~だれかが風の中で~
2019年10月17日
[アサコレ!コラム]
2002(平成14)年に71歳で亡くなった佐賀市ゆかりの作家、笹沢左保さんの企画展が佐賀市富士町(小副川)の「笹沢左保記念館」で開かれています。かつてのご本人の邸宅を生かした場所ですね。
命日の10月21日にちなみ、やはり代表作「木枯し紋次郎」に焦点を当てた展示内容になっています。
笹沢さんは、富士町の古湯映画祭に参加したことをきっかけに1988年に移住し、佐賀市兵庫町(ひょうごまち)と合わせて、13年間を佐賀市内で過ごしました。
通算380作品のうちの3分1にあたる約120作品を佐賀で執筆。「九州さが大衆文学賞(笹沢左保賞)」というものまで創りました。

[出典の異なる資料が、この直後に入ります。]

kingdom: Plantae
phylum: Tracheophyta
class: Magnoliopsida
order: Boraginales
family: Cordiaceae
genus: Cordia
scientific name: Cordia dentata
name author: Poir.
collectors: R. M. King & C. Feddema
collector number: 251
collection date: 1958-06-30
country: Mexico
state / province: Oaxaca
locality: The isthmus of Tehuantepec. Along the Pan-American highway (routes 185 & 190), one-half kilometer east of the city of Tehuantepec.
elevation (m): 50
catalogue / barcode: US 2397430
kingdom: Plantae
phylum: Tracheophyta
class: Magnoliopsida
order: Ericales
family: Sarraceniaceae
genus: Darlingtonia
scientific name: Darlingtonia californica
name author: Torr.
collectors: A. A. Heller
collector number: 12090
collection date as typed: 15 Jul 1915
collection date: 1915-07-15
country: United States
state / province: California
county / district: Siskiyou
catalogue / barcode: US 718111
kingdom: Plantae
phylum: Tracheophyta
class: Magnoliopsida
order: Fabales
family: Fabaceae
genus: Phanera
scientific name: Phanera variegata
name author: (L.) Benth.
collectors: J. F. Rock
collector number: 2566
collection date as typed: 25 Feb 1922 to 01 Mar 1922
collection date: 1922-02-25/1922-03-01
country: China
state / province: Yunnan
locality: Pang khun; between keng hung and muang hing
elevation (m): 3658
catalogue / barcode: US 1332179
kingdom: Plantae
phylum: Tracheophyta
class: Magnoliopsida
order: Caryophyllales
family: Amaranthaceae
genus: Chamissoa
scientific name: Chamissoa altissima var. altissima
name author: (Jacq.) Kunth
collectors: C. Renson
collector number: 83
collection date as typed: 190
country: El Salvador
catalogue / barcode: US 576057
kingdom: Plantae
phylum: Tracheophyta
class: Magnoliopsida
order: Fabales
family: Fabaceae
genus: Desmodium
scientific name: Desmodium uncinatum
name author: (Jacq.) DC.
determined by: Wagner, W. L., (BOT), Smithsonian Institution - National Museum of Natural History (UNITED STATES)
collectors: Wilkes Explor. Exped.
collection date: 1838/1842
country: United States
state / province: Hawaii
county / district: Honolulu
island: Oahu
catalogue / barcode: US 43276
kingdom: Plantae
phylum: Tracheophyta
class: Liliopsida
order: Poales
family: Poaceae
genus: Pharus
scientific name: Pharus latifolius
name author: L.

今回の企画展では、主人公・紋次郎の名ぜりふ「あっしには関わりのないことでござんす」、テレビ版では「あっしにゃぁ関わりのねぇこって…」が流行語になった木枯らし紋次郎誕生のエピソードをはじめ、笹沢さんが「紋次郎が売れたのは挿絵のおかげ」と語っていた単行本の挿絵も紹介されています。
特に展示のご苦労が伝わるのは、出版社の協力を得て集めた全380作品の単行本の初版本の展示コーナー…って考えたら気が遠くなりますね。
「関わりのないことでござんす」と口では言いながらも、より深く関わってしまう紋次郎の生き方は、誕生から50年近くが経つのに何かと無責任なニュースの多い現代の風潮を皮肉っているようにも見えます。
そうそう、佐賀に移住したきっかけのひとつが、佐賀県内(現在は小城市)に三日月町(みかつきちょう)があったからなんです。紋次郎が生まれた場所の設定は、上州・上野国(こうずけのくに)三日月村(みかづきむら)でした!
M「だれかが風の中で」橋幸夫
笹沢佐保記念館の紋次郎企画展は命日の10月21日(月)まで。入館料は1人300円で開館は午前10時~午後5時です。